_The data:_
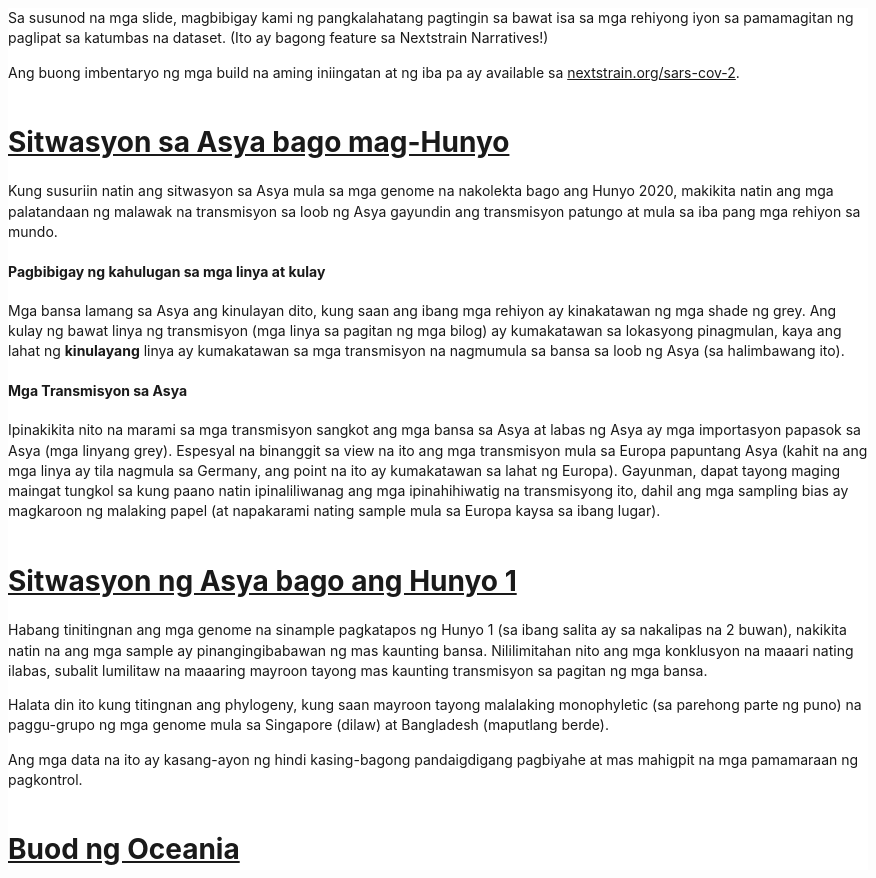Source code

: Sa susunod na mga slide, magbibigay kami ng pangkalahatang pagtingin sa bawat isa sa mga rehiyong iyon sa pamamagitan ng paglipat sa katumbas na dataset. (Ito ay bagong feature sa Nextstrain Narratives!)

Ang buong imbentaryo ng mga build na aming iniingatan at ng iba pa ay available sa [nextstrain.org/sars-cov-2](https://nextstrain.org/sars-cov-2/).


# [Sitwasyon sa Asya bago mag-Hunyo](https://nextstrain.org/ncov/asia/2020-08-11?dmax=2020-06-01&d=map&f_region=Asia&legendOpen)

Kung susuriin natin ang sitwasyon sa Asya mula sa mga genome na nakolekta bago ang Hunyo 2020, makikita natin ang mga palatandaan ng malawak na transmisyon sa loob ng Asya gayundin ang transmisyon patungo at mula sa iba pang mga rehiyon sa mundo.

#### Pagbibigay ng kahulugan sa mga linya at kulay

Mga bansa lamang sa Asya ang kinulayan dito, kung saan ang ibang mga rehiyon ay kinakatawan ng mga shade ng grey.
Ang kulay ng bawat linya ng transmisyon (mga linya sa pagitan ng mga bilog) ay kumakatawan sa lokasyong pinagmulan, kaya ang lahat ng **kinulayang** linya ay kumakatawan sa mga transmisyon na nagmumula sa bansa sa loob ng Asya (sa halimbawang ito).

#### Mga Transmisyon sa Asya

Ipinakikita nito na marami sa mga transmisyon sangkot ang mga bansa sa Asya at labas ng Asya ay mga importasyon papasok sa Asya (mga linyang grey).
Espesyal na binanggit sa view na ito ang mga transmisyon mula sa Europa papuntang Asya (kahit na ang mga linya ay tila nagmula sa Germany, ang point na ito ay kumakatawan sa lahat ng Europa). Gayunman, dapat tayong maging maingat tungkol sa kung paano natin ipinaliliwanag ang mga ipinahihiwatig na transmisyong ito, dahil ang mga sampling bias ay magkaroon ng malaking papel (at napakarami nating sample mula sa Europa kaysa sa ibang lugar).



# [Sitwasyon ng Asya bago ang Hunyo 1](https://nextstrain.org/ncov/asia/2020-08-11?d=tree,map&dmin=2020-06-01&f_region=Asia&legendOpen&p=grid)

Habang tinitingnan ang mga genome na sinample pagkatapos ng Hunyo 1 (sa ibang salita ay sa nakalipas na 2 buwan), nakikita natin na ang mga sample ay pinangingibabawan ng mas kaunting bansa.
Nililimitahan nito ang mga konklusyon na maaari nating ilabas, subalit lumilitaw na maaaring mayroon tayong mas kaunting transmisyon sa pagitan ng mga bansa.

Halata din ito kung titingnan ang phylogeny, kung saan mayroon tayong malalaking monophyletic (sa parehong parte ng puno) na paggu-grupo ng mga genome mula sa Singapore (dilaw) at Bangladesh (maputlang berde).

Ang mga data na ito ay kasang-ayon ng hindi kasing-bagong pandaigdigang pagbiyahe at mas mahigpit na mga pamamaraan ng pagkontrol.



# [Buod ng Oceania](https://nextstrain.org/ncov/oceania/2020-08-11?d=tree,map&f_region=Oceania&legendOpen&p=grid&transmissions=hide)
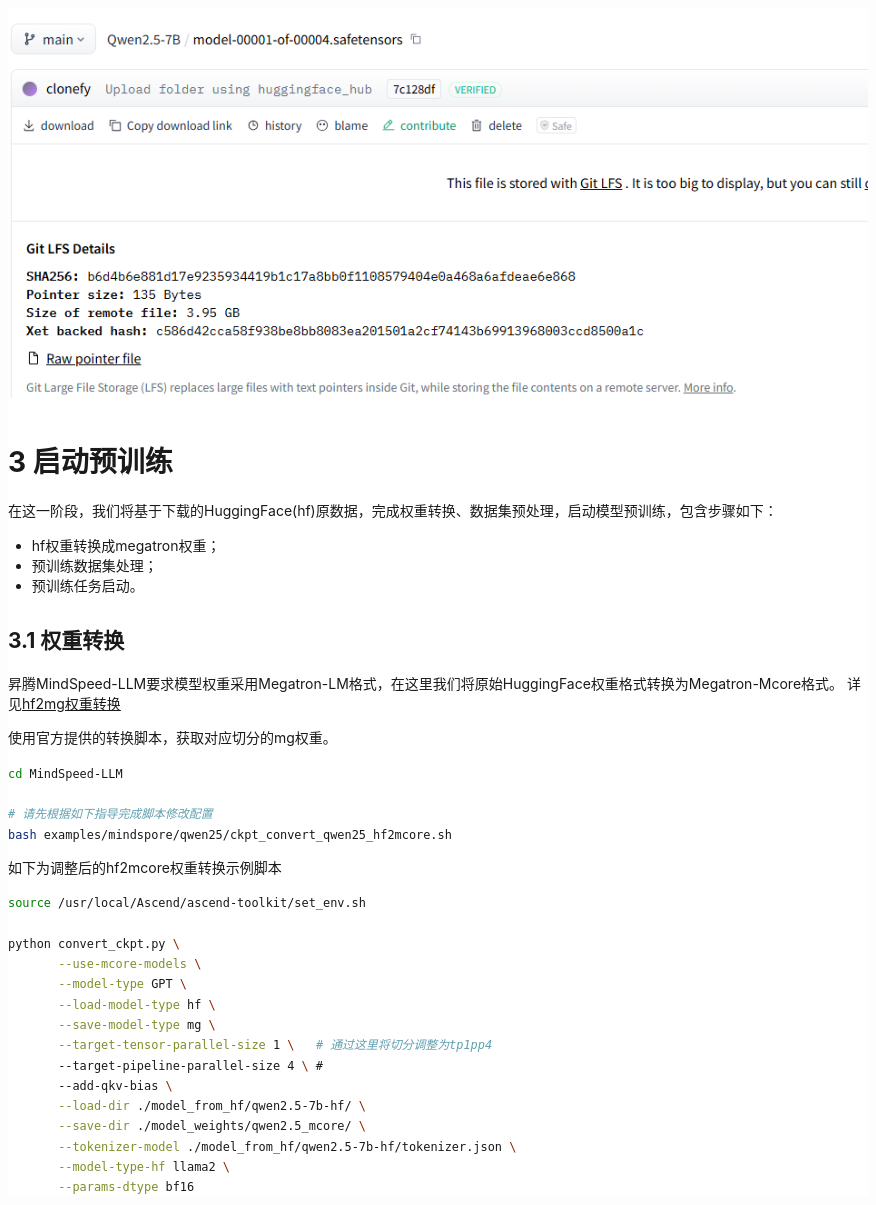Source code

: ![img_1.png](../../sources/images/quick_start/sha256_hf.png)

# 3 启动预训练

在这一阶段，我们将基于下载的HuggingFace(hf)原数据，完成权重转换、数据集预处理，启动模型预训练，包含步骤如下：

- hf权重转换成megatron权重；
- 预训练数据集处理；
- 预训练任务启动。

## 3.1 权重转换

昇腾MindSpeed-LLM要求模型权重采用Megatron-LM格式，在这里我们将原始HuggingFace权重格式转换为Megatron-Mcore格式。
详见[hf2mg权重转换](./pytorch/solutions/checkpoint_convert.md#21-huggingface权重转换到megatron-lm格式)

使用官方提供的转换脚本，获取对应切分的mg权重。

```bash
cd MindSpeed-LLM

# 请先根据如下指导完成脚本修改配置
bash examples/mindspore/qwen25/ckpt_convert_qwen25_hf2mcore.sh
```

如下为调整后的hf2mcore权重转换示例脚本

```bash
source /usr/local/Ascend/ascend-toolkit/set_env.sh

python convert_ckpt.py \
       --use-mcore-models \
       --model-type GPT \
       --load-model-type hf \
       --save-model-type mg \
       --target-tensor-parallel-size 1 \   # 通过这里将切分调整为tp1pp4
       --target-pipeline-parallel-size 4 \ #
       --add-qkv-bias \
       --load-dir ./model_from_hf/qwen2.5-7b-hf/ \
       --save-dir ./model_weights/qwen2.5_mcore/ \
       --tokenizer-model ./model_from_hf/qwen2.5-7b-hf/tokenizer.json \
       --model-type-hf llama2 \
       --params-dtype bf16
```
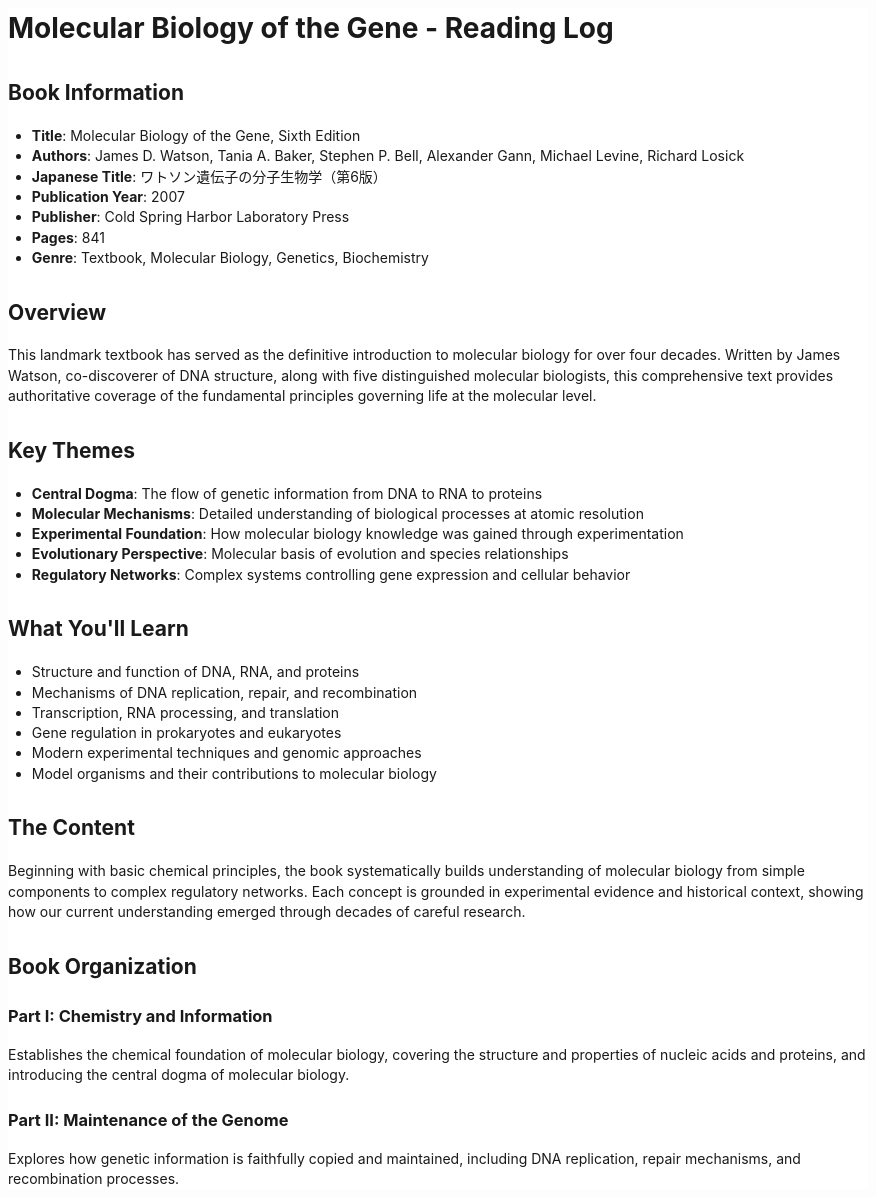 # Molecular Biology of the Gene - Reading Log

## Book Information
- **Title**: Molecular Biology of the Gene, Sixth Edition
- **Authors**: James D. Watson, Tania A. Baker, Stephen P. Bell, Alexander Gann, Michael Levine, Richard Losick
- **Japanese Title**: ワトソン遺伝子の分子生物学（第6版）
- **Publication Year**: 2007
- **Publisher**: Cold Spring Harbor Laboratory Press
- **Pages**: 841
- **Genre**: Textbook, Molecular Biology, Genetics, Biochemistry

## Overview
This landmark textbook has served as the definitive introduction to molecular biology for over four decades. Written by James Watson, co-discoverer of DNA structure, along with five distinguished molecular biologists, this comprehensive text provides authoritative coverage of the fundamental principles governing life at the molecular level.

## Key Themes
- **Central Dogma**: The flow of genetic information from DNA to RNA to proteins
- **Molecular Mechanisms**: Detailed understanding of biological processes at atomic resolution
- **Experimental Foundation**: How molecular biology knowledge was gained through experimentation
- **Evolutionary Perspective**: Molecular basis of evolution and species relationships
- **Regulatory Networks**: Complex systems controlling gene expression and cellular behavior

## What You'll Learn
- Structure and function of DNA, RNA, and proteins
- Mechanisms of DNA replication, repair, and recombination
- Transcription, RNA processing, and translation
- Gene regulation in prokaryotes and eukaryotes
- Modern experimental techniques and genomic approaches
- Model organisms and their contributions to molecular biology

## The Content
Beginning with basic chemical principles, the book systematically builds understanding of molecular biology from simple components to complex regulatory networks. Each concept is grounded in experimental evidence and historical context, showing how our current understanding emerged through decades of careful research.

## Book Organization

### Part I: Chemistry and Information
Establishes the chemical foundation of molecular biology, covering the structure and properties of nucleic acids and proteins, and introducing the central dogma of molecular biology.

### Part II: Maintenance of the Genome
Explores how genetic information is faithfully copied and maintained, including DNA replication, repair mechanisms, and recombination processes.

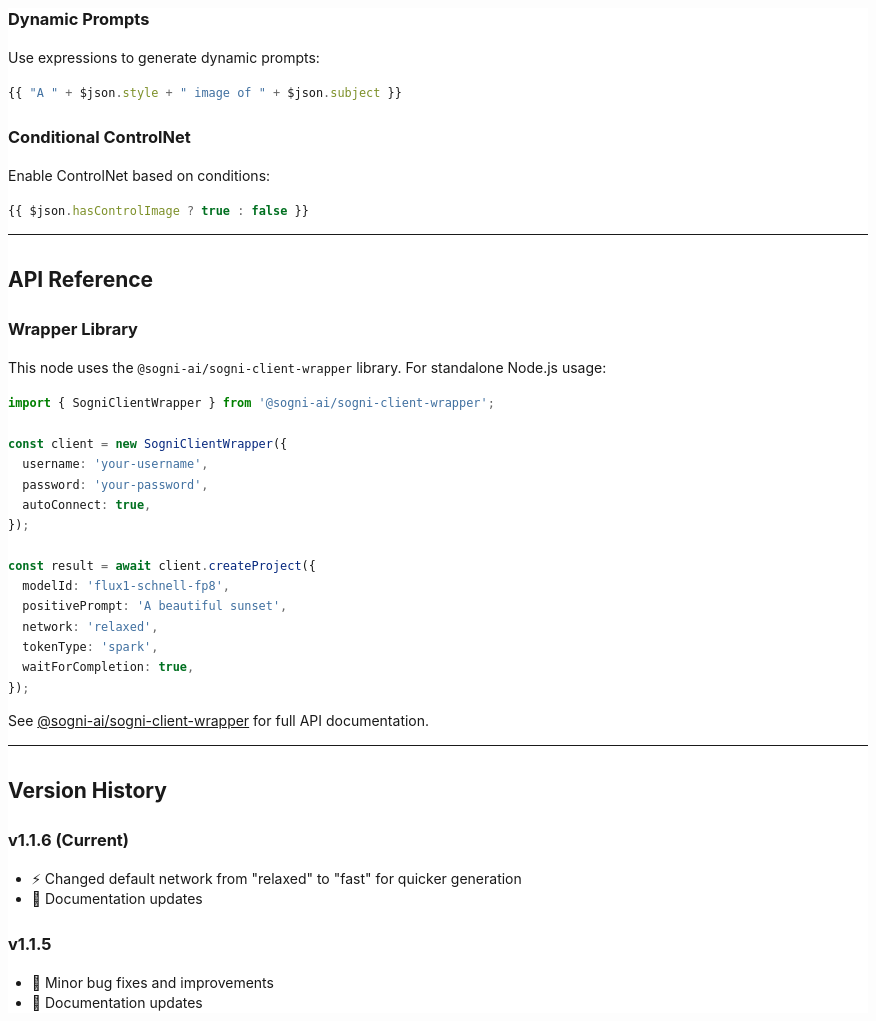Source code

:### Dynamic Prompts

Use expressions to generate dynamic prompts:

```javascript
{{ "A " + $json.style + " image of " + $json.subject }}
```

### Conditional ControlNet

Enable ControlNet based on conditions:

```javascript
{{ $json.hasControlImage ? true : false }}
```

---

## API Reference

### Wrapper Library

This node uses the `@sogni-ai/sogni-client-wrapper` library. For standalone Node.js usage:

```typescript
import { SogniClientWrapper } from '@sogni-ai/sogni-client-wrapper';

const client = new SogniClientWrapper({
  username: 'your-username',
  password: 'your-password',
  autoConnect: true,
});

const result = await client.createProject({
  modelId: 'flux1-schnell-fp8',
  positivePrompt: 'A beautiful sunset',
  network: 'relaxed',
  tokenType: 'spark',
  waitForCompletion: true,
});
```

See [@sogni-ai/sogni-client-wrapper](https://www.npmjs.com/package/@sogni-ai/sogni-client-wrapper) for full API documentation.

---

## Version History

### v1.1.6 (Current)
- ⚡ Changed default network from "relaxed" to "fast" for quicker generation
- 📝 Documentation updates

### v1.1.5
- 🔧 Minor bug fixes and improvements
- 📝 Documentation updates
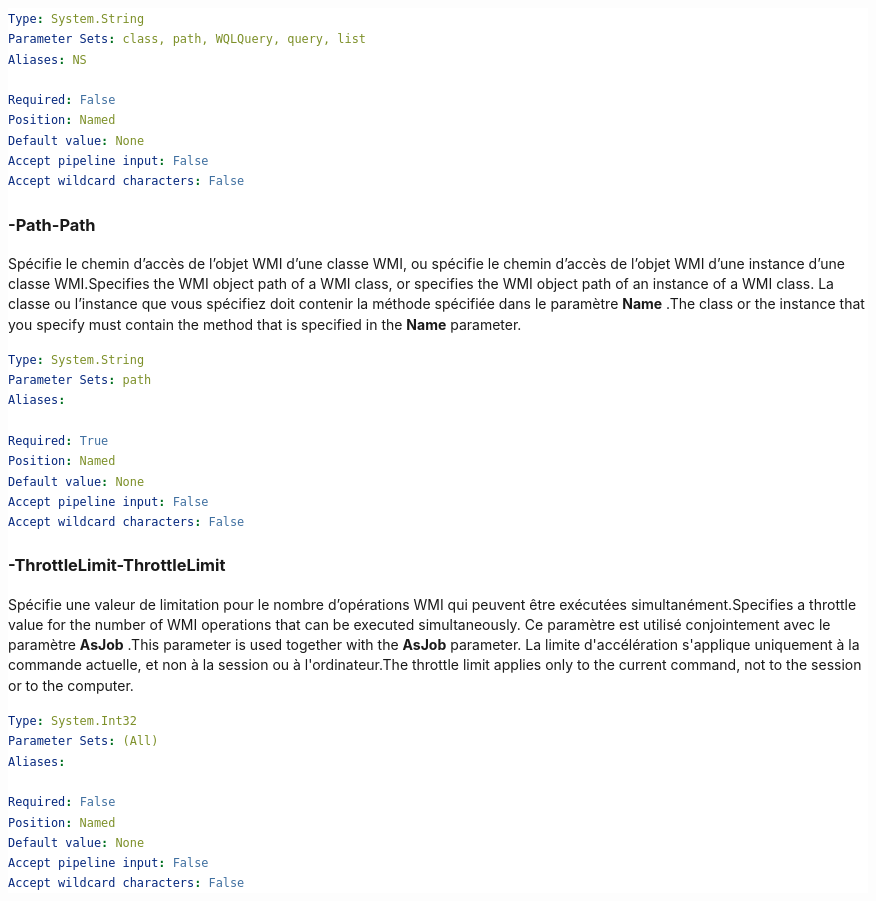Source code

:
 ```yaml
Type: System.String
Parameter Sets: class, path, WQLQuery, query, list
Aliases: NS

Required: False
Position: Named
Default value: None
Accept pipeline input: False
Accept wildcard characters: False
```

### <span data-ttu-id="4e350-206">-Path</span><span class="sxs-lookup"><span data-stu-id="4e350-206">-Path</span></span>

<span data-ttu-id="4e350-207">Spécifie le chemin d’accès de l’objet WMI d’une classe WMI, ou spécifie le chemin d’accès de l’objet WMI d’une instance d’une classe WMI.</span><span class="sxs-lookup"><span data-stu-id="4e350-207">Specifies the WMI object path of a WMI class, or specifies the WMI object path of an instance of a WMI class.</span></span> <span data-ttu-id="4e350-208">La classe ou l’instance que vous spécifiez doit contenir la méthode spécifiée dans le paramètre **Name** .</span><span class="sxs-lookup"><span data-stu-id="4e350-208">The class or the instance that you specify must contain the method that is specified in the **Name** parameter.</span></span>

```yaml
Type: System.String
Parameter Sets: path
Aliases:

Required: True
Position: Named
Default value: None
Accept pipeline input: False
Accept wildcard characters: False
```

### <span data-ttu-id="4e350-209">-ThrottleLimit</span><span class="sxs-lookup"><span data-stu-id="4e350-209">-ThrottleLimit</span></span>

<span data-ttu-id="4e350-210">Spécifie une valeur de limitation pour le nombre d’opérations WMI qui peuvent être exécutées simultanément.</span><span class="sxs-lookup"><span data-stu-id="4e350-210">Specifies a throttle value for the number of WMI operations that can be executed simultaneously.</span></span>
<span data-ttu-id="4e350-211">Ce paramètre est utilisé conjointement avec le paramètre **AsJob** .</span><span class="sxs-lookup"><span data-stu-id="4e350-211">This parameter is used together with the **AsJob** parameter.</span></span> <span data-ttu-id="4e350-212">La limite d'accélération s'applique uniquement à la commande actuelle, et non à la session ou à l'ordinateur.</span><span class="sxs-lookup"><span data-stu-id="4e350-212">The throttle limit applies only to the current command, not to the session or to the computer.</span></span>

```yaml
Type: System.Int32
Parameter Sets: (All)
Aliases:

Required: False
Position: Named
Default value: None
Accept pipeline input: False
Accept wildcard characters: False
```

_Task item:_
I need each line of the entries that holds the string "decades" located and copied.

_Result of the exercise:_
This landmark textbook has served as the definitive introduction to molecular biology for over four decades. Written by James Watson, co-discoverer of DNA structure, along with five distinguished molecular biologists, this comprehensive text provides authoritative coverage of the fundamental principles governing life at the molecular level.
Beginning with basic chemical principles, the book systematically builds understanding of molecular biology from simple components to complex regulatory networks. Each concept is grounded in experimental evidence and historical context, showing how our current understanding emerged through decades of careful research.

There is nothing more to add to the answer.